Local stories produce the megapicture of environmental issues

Eric Freedman

Eric Freedman


This column originally ran on Domemagazine.com.
By Eric Freedman
Earlier this summer, one of our MSU environmental journalism students, Kevin Duffy, wrote a Great Lakes Echo article about a new book on the history of the Detroit River International Wildlife Refuge as an illustration of a successful effort to bring conservation to cities.
Also this year, Great Lakes Echo ran an article by student Qing Zhang about volunteer stream quality monitors in the Huron River watershed. Eamon Devlin wrote about a gravel pit dispute in Plainfield Township, while Logan Clark told about the Upper Peninsula’s suitability for cougar habitat and Colleen Otte reported about proposals for new passenger train routes in Michigan.

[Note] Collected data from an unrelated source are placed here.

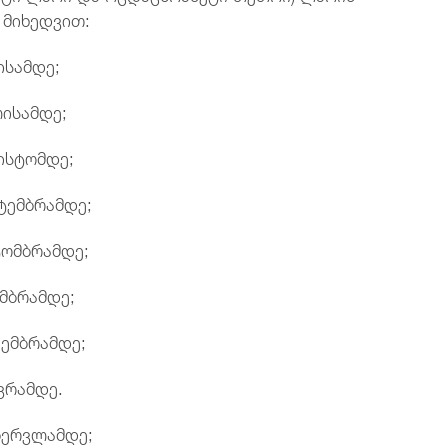
 მიხედვით:
ისამდე;
ლისამდე;
ისტომდე;
ტემბრამდე;
ტომბრამდე;
ემბრამდე;
კემბრამდე;
ვრამდე.
ბერვლამდე;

On the surface, none of these stories addresses the mega-environmental issues that stir debate and passions across the state and nation– climate change, fracking, the feared invasion of the Asian carp into Lake Michigan, deforestation and nuclear power among them.
The Pope’s recent encyclical on the relationships among moral values, consumerism and human-induced climate change seems distant — at least on first glance — from Clark’s Great Lakes Echo story about new state regulations allowing year-round catch-and-release bass fishing or my own articles on recovering colonial-era cannon from Chicken Bone Reef in the Detroit River or a bankruptcy judge’s ruling that allows the sale of a Washtenaw County farm despite the presence of a conservation easement.
Yet they are all connected because by their very nature — pun intended — environmental events connect to broad natural and human activities.
Think about your own news-reading, news-watching or news-listening habits. See or hear the words “climate change” or “hydraulic fracking” and our eyes often glaze over. Those topics are simply too big and daunting for us to wrap our minds around. It’s like a news story about “terrorism” or “poverty” or “disease.” What connects us to such issues are factors such as local impact and impact on our families and ourselves.
Talk about “invasive species” and the problems or potential solutions feel overwhelming. But talk about the cost to your city’s taxpayers to cut down and replace thousands of street and park trees devastated by the emerald ash borer and suddenly “invasive species” hit home.
The same holds true for “global warming.” As journalists, we should be telling you as news consumers about links between rising water temperatures and the fish species that can or can’t thrive in Northern Lower Peninsula streams. The same holds true for “development” — what are the environmental impacts of the transformation of farms and orchards to vacation homes in your part of the state: impacts on traffic, air quality, the availability of drinking water and the proliferation of deer chomping on your flower and vegetable beds? We can say the same about “urban blight” and urban farm projects in Flint and Detroit, and about “alternative energy” and a zoning controversy concerning wind turbines in Clinton County.
I’m not arguing that we should ignore the mega-pictures of environmental problems. To the contrary. What I do argue is that we should see how little pictures — those we see in our own neighborhoods and communities — illuminate our understanding of the mega-pictures and enhance our ability to relate mega-pictures to our own lives.
Eric Freedman is the director of Michigan State University’s Knight Center for Environmental Journalism.